Records for processing:

<<<<

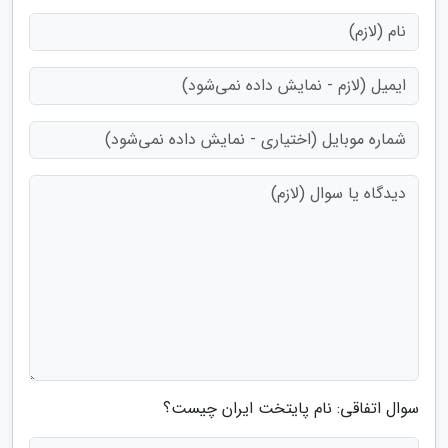
سوال اتفاقی: نام پایتخت ایران چیست؟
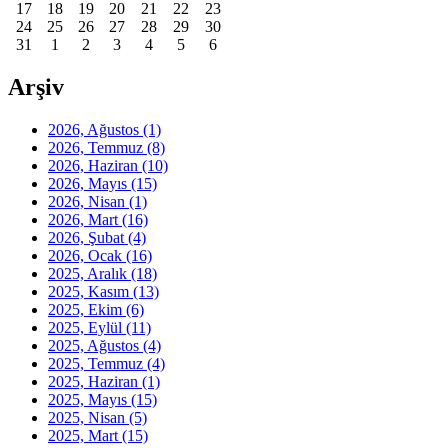
17
18
19
20
21
22
23
24
25
26
27
28
29
30
31
1
2
3
4
5
6
Arşiv
2026, Ağustos
(1)
2026, Temmuz
(8)
2026, Haziran
(10)
2026, Mayıs
(15)
2026, Nisan
(1)
2026, Mart
(16)
2026, Şubat
(4)
2026, Ocak
(16)
2025, Aralık
(18)
2025, Kasım
(13)
2025, Ekim
(6)
2025, Eylül
(11)
2025, Ağustos
(4)
2025, Temmuz
(4)
2025, Haziran
(1)
2025, Mayıs
(15)
2025, Nisan
(5)
2025, Mart
(15)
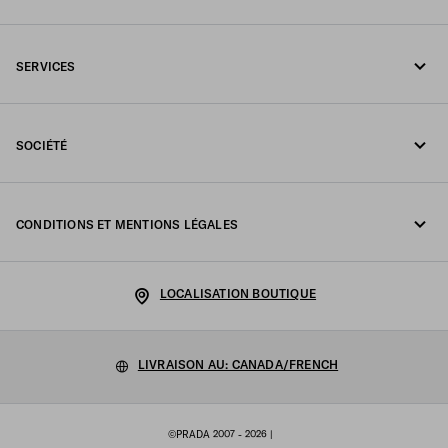
Appelez-nous 1-877-997-7232
SERVICES
Écrivez-nous sur WhatsApp
Services en ligne et en boutique
Contacts
SOCIÉTÉ
Suivi de votre commande
FAQ
Fondazione Prada
Retours
CONDITIONS ET MENTIONS LÉGALES
Prada Group
Expédition et livraison
Politique de Confidentialité
Luna Rossa
LOCALISATION BOUTIQUE
Politique relative aux cookies
Développement durable
Configuration des cookies
LIVRAISON AU: CANADA/FRENCH
Travailler avec nous
Conditions générales de vente
©PRADA 2007 - 2026
|
Sitemap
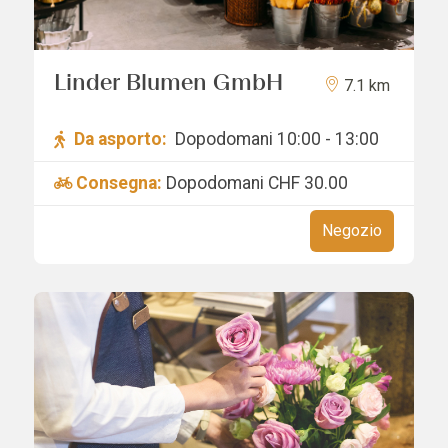
Linder Blumen GmbH
7.1 km
Da asporto:
Dopodomani 10:00 - 13:00
Consegna:
Dopodomani
CHF 30.00
Negozio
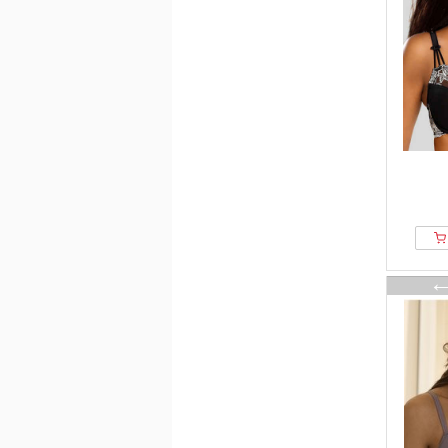
TruYou
Ulla Popken
Under Armour
Understatement
Undress Code
United Colors of Benetton
Versace
Vivance
Vivisence
Wolford
Yamamay
Zizzi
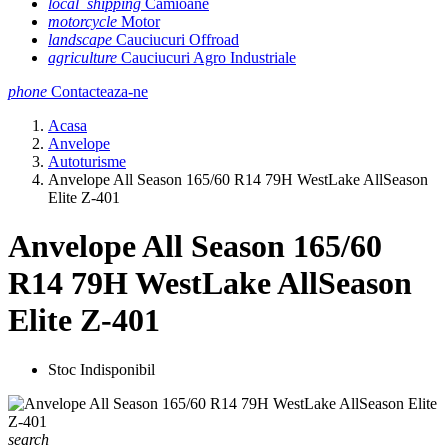
local_shipping
Camioane
motorcycle
Motor
landscape
Cauciucuri Offroad
agriculture
Cauciucuri Agro Industriale
phone
Contacteaza-ne
Acasa
Anvelope
Autoturisme
Anvelope All Season 165/60 R14 79H WestLake AllSeason
Elite Z-401
Anvelope All Season 165/60
R14 79H WestLake AllSeason
Elite Z-401
Stoc Indisponibil
search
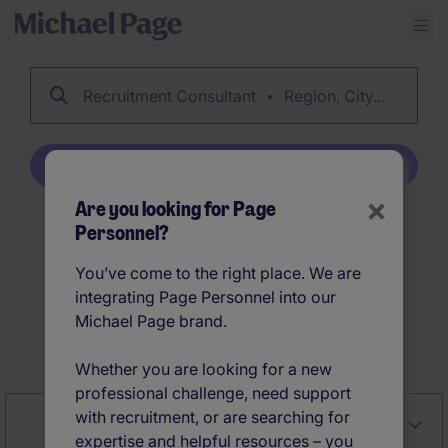
Recruitment Consultant
Region, City...
Create Job Alert
×
Are you looking for Page
Personnel?
61
Recruitment
Consultant jobs
You’ve come to the right place. We are
integrating Page Personnel into our
Michael Page brand.
Create Job Alert
Whether you are looking for a new
professional challenge, need support
with recruitment, or are searching for
Close
Relevancy
Filter
expertise and helpful resources – you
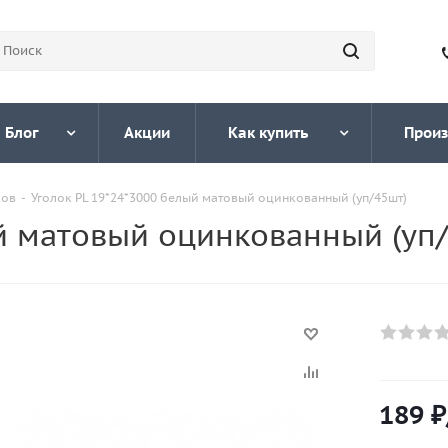
Блог
Акции
Как купить
Произ
ков
-
Уголок PL 19*24*3000 белый матовый оцинкованный (уп/45шт)
й матовый оцинкованный (уп
189
₽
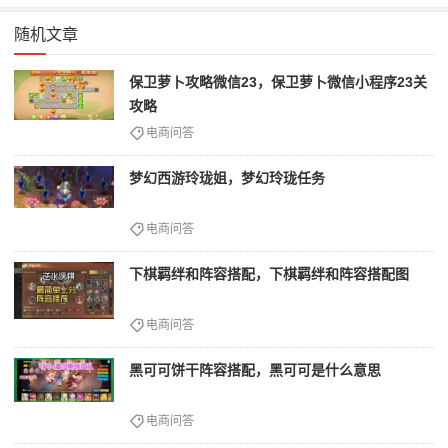
随机文章
保卫萝卜攻略微信23，保卫萝卜微信小程序23关
攻略
电商问答
梦幻西游玲珑姐，梦幻玲珑任务
电商问答
下棋羁绊和阵容搭配，下棋羁绊和阵容搭配图
电商问答
黑可可饼干阵容搭配，黑可可是什么意思
电商问答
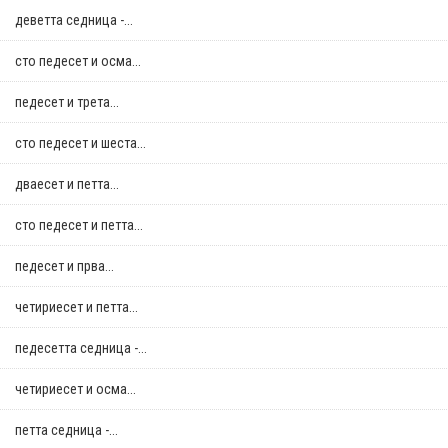
деветта седница -...
сто педесет и осма...
педесет и трета...
сто педесет и шеста...
дваесет и петта...
сто педесет и петта...
педесет и прва...
четириесет и петта...
педесетта седница -...
четириесет и осма...
петта седница -...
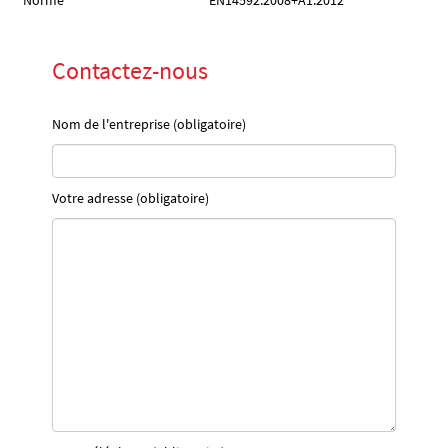
Norme
EN14592:2008+A1:2012
Contactez-nous
Nom de l'entreprise (obligatoire)
Votre adresse (obligatoire)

>>>>

What is being asked:
Each line above should be output exactly, apart from the pictures.

Solved problem:
سوال اتفاقی: نام پایتخت ایران چیست؟
17
18
19
20
21
22
23
24
25
26
27
28
29
30
31
1
2
3
4
5
6
Arşiv
2026, Ağustos
(1)
2026, Temmuz
(8)
2026, Haziran
(10)
2026, Mayıs
(15)
2026, Nisan
(1)
2026, Mart
(16)
2026, Şubat
(4)
2026, Ocak
(16)
2025, Aralık
(18)
2025, Kasım
(13)
2025, Ekim
(6)
2025, Eylül
(11)
2025, Ağustos
(4)
2025, Temmuz
(4)
2025, Haziran
(1)
2025, Mayıs
(15)
2025, Nisan
(5)
2025, Mart
(15)
Appelez-nous 1-877-997-7232
SERVICES
Écrivez-nous sur WhatsApp
Services en ligne et en boutique
Contacts
SOCIÉTÉ
Suivi de votre commande
FAQ
Fondazione Prada
Retours
CONDITIONS ET MENTIONS LÉGALES
Prada Group
Expédition et livraison
Politique de Confidentialité
Luna Rossa
LOCALISATION BOUTIQUE
Politique relative aux cookies
Développement durable
Configuration des cookies
LIVRAISON AU: CANADA/FRENCH
Travailler avec nous
Conditions générales de vente
©PRADA 2007 - 2026
|
Sitemap
Linder Blumen GmbH
7.1 km
Da asporto:
Dopodomani 10:00 - 13:00
Consegna:
Dopodomani
CHF 30.00
Negozio
TruYou
Ulla Popken
Under Armour
Understatement
Undress Code
United Colors of Benetton
Versace
Vivance
Vivisence
Wolford
Yamamay
Zizzi
local_shipping
Camioane
motorcycle
Motor
landscape
Cauciucuri Offroad
agriculture
Cauciucuri Agro Industriale
phone
Contacteaza-ne
Acasa
Anvelope
Autoturisme
Anvelope All Season 165/60 R14 79H WestLake AllSeason
Elite Z-401
Anvelope All Season 165/60
R14 79H WestLake AllSeason
Elite Z-401
Stoc Indisponibil
search
Recruitment Consultant
Region, City...
Create Job Alert
×
Are you looking for Page
Personnel?
61
Recruitment
Consultant jobs
You’ve come to the right place. We are
integrating Page Personnel into our
Michael Page brand.
Create Job Alert
Whether you are looking for a new
professional challenge, need support
with recruitment, or are searching for
Close
Relevancy
Filter
expertise and helpful resources – you
Блог
Акции
Как купить
Произ
ков
-
Уголок PL 19*24*3000 белый матовый оцинкованный (уп/45шт)
й матовый оцинкованный (уп
189
₽
随机文章
保卫萝卜攻略微信23，保卫萝卜微信小程序23关
攻略
电商问答
梦幻西游玲珑姐，梦幻玲珑任务
电商问答
下棋羁绊和阵容搭配，下棋羁绊和阵容搭配图
电商问答
黑可可饼干阵容搭配，黑可可是什么意思
电商问答
деветта седница -...
сто педесет и осма...
педесет и трета...
сто педесет и шеста...
дваесет и петта...
сто педесет и петта...
педесет и прва...
четириесет и петта...
педесетта седница -...
четириесет и осма...
петта седница -...
Norme
EN14592:2008+A1:2012
Contactez-nous
Nom de l'entreprise (obligatoire)
Votre adresse (obligatoire)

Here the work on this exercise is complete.